WHAT THE TASK ASKS:
Please print all the lines below exactly as they are written.

Saved data entries:
++++++++++++++++++++

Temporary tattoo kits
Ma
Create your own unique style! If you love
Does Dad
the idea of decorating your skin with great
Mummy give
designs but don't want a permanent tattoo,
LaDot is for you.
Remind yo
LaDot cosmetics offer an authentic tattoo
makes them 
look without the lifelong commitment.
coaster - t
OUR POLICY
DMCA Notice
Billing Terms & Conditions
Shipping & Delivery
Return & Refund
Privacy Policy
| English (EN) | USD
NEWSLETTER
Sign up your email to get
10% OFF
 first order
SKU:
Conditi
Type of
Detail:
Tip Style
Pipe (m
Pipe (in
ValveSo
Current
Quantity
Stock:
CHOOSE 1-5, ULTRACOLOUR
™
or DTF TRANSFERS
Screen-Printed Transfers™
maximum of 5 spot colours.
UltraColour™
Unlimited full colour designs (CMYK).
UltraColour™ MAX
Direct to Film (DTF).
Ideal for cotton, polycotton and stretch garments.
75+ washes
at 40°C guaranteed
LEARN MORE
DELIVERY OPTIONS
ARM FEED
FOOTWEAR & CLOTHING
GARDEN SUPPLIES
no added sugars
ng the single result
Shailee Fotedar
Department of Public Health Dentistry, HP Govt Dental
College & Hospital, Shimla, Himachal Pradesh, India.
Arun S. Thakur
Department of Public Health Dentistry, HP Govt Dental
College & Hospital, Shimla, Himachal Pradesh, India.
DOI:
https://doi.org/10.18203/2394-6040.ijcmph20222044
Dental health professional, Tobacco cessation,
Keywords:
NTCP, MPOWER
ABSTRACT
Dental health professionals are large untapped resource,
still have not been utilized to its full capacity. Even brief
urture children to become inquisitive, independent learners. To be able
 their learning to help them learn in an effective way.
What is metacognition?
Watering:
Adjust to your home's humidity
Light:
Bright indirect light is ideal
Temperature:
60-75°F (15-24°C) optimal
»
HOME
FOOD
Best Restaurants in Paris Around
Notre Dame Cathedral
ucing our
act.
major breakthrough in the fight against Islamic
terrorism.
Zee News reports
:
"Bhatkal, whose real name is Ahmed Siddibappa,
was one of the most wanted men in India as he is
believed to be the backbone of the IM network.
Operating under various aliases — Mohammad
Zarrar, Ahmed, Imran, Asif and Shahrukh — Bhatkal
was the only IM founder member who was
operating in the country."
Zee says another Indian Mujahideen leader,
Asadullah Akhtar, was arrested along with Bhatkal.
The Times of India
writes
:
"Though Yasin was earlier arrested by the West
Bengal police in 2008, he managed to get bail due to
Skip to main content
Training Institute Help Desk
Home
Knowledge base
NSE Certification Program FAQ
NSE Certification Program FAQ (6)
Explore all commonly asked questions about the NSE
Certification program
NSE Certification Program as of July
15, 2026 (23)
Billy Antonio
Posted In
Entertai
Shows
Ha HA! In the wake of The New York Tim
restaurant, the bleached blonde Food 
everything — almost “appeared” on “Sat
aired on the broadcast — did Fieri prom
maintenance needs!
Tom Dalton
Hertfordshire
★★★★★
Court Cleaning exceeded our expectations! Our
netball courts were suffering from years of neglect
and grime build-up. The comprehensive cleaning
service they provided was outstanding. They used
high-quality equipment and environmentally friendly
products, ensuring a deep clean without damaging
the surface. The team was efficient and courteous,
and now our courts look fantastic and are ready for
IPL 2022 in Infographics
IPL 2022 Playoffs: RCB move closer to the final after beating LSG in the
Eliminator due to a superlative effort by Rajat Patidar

++++++++++++++++++++

THE COMPLETED TASK:
Temporary tattoo kits
Ma
Create your own unique style! If you love
Does Dad
the idea of decorating your skin with great
Mummy give
designs but don't want a permanent tattoo,
LaDot is for you.
Remind yo
LaDot cosmetics offer an authentic tattoo
makes them 
look without the lifelong commitment.
coaster - t
OUR POLICY
DMCA Notice
Billing Terms & Conditions
Shipping & Delivery
Return & Refund
Privacy Policy
| English (EN) | USD
NEWSLETTER
Sign up your email to get
10% OFF
 first order
SKU:
Conditi
Type of
Detail:
Tip Style
Pipe (m
Pipe (in
ValveSo
Current
Quantity
Stock:
CHOOSE 1-5, ULTRACOLOUR
™
or DTF TRANSFERS
Screen-Printed Transfers™
maximum of 5 spot colours.
UltraColour™
Unlimited full colour designs (CMYK).
UltraColour™ MAX
Direct to Film (DTF).
Ideal for cotton, polycotton and stretch garments.
75+ washes
at 40°C guaranteed
LEARN MORE
DELIVERY OPTIONS
ARM FEED
FOOTWEAR & CLOTHING
GARDEN SUPPLIES
no added sugars
ng the single result
Shailee Fotedar
Department of Public Health Dentistry, HP Govt Dental
College & Hospital, Shimla, Himachal Pradesh, India.
Arun S. Thakur
Department of Public Health Dentistry, HP Govt Dental
College & Hospital, Shimla, Himachal Pradesh, India.
DOI:
https://doi.org/10.18203/2394-6040.ijcmph20222044
Dental health professional, Tobacco cessation,
Keywords:
NTCP, MPOWER
ABSTRACT
Dental health professionals are large untapped resource,
still have not been utilized to its full capacity. Even brief
urture children to become inquisitive, independent learners. To be able
 their learning to help them learn in an effective way.
What is metacognition?
Watering:
Adjust to your home's humidity
Light:
Bright indirect light is ideal
Temperature:
60-75°F (15-24°C) optimal
»
HOME
FOOD
Best Restaurants in Paris Around
Notre Dame Cathedral
ucing our
act.
major breakthrough in the fight against Islamic
terrorism.
Zee News reports
:
"Bhatkal, whose real name is Ahmed Siddibappa,
was one of the most wanted men in India as he is
believed to be the backbone of the IM network.
Operating under various aliases — Mohammad
Zarrar, Ahmed, Imran, Asif and Shahrukh — Bhatkal
was the only IM founder member who was
operating in the country."
Zee says another Indian Mujahideen leader,
Asadullah Akhtar, was arrested along with Bhatkal.
The Times of India
writes
:
"Though Yasin was earlier arrested by the West
Bengal police in 2008, he managed to get bail due to
Skip to main content
Training Institute Help Desk
Home
Knowledge base
NSE Certification Program FAQ
NSE Certification Program FAQ (6)
Explore all commonly asked questions about the NSE
Certification program
NSE Certification Program as of July
15, 2026 (23)
Billy Antonio
Posted In
Entertai
Shows
Ha HA! In the wake of The New York Tim
restaurant, the bleached blonde Food 
everything — almost “appeared” on “Sat
aired on the broadcast — did Fieri prom
maintenance needs!
Tom Dalton
Hertfordshire
★★★★★
Court Cleaning exceeded our expectations! Our
netball courts were suffering from years of neglect
and grime build-up. The comprehensive cleaning
service they provided was outstanding. They used
high-quality equipment and environmentally friendly
products, ensuring a deep clean without damaging
the surface. The team was efficient and courteous,
and now our courts look fantastic and are ready for
IPL 2022 in Infographics
IPL 2022 Playoffs: RCB move closer to the final after beating LSG in the
Eliminator due to a superlative effort by Rajat Patidar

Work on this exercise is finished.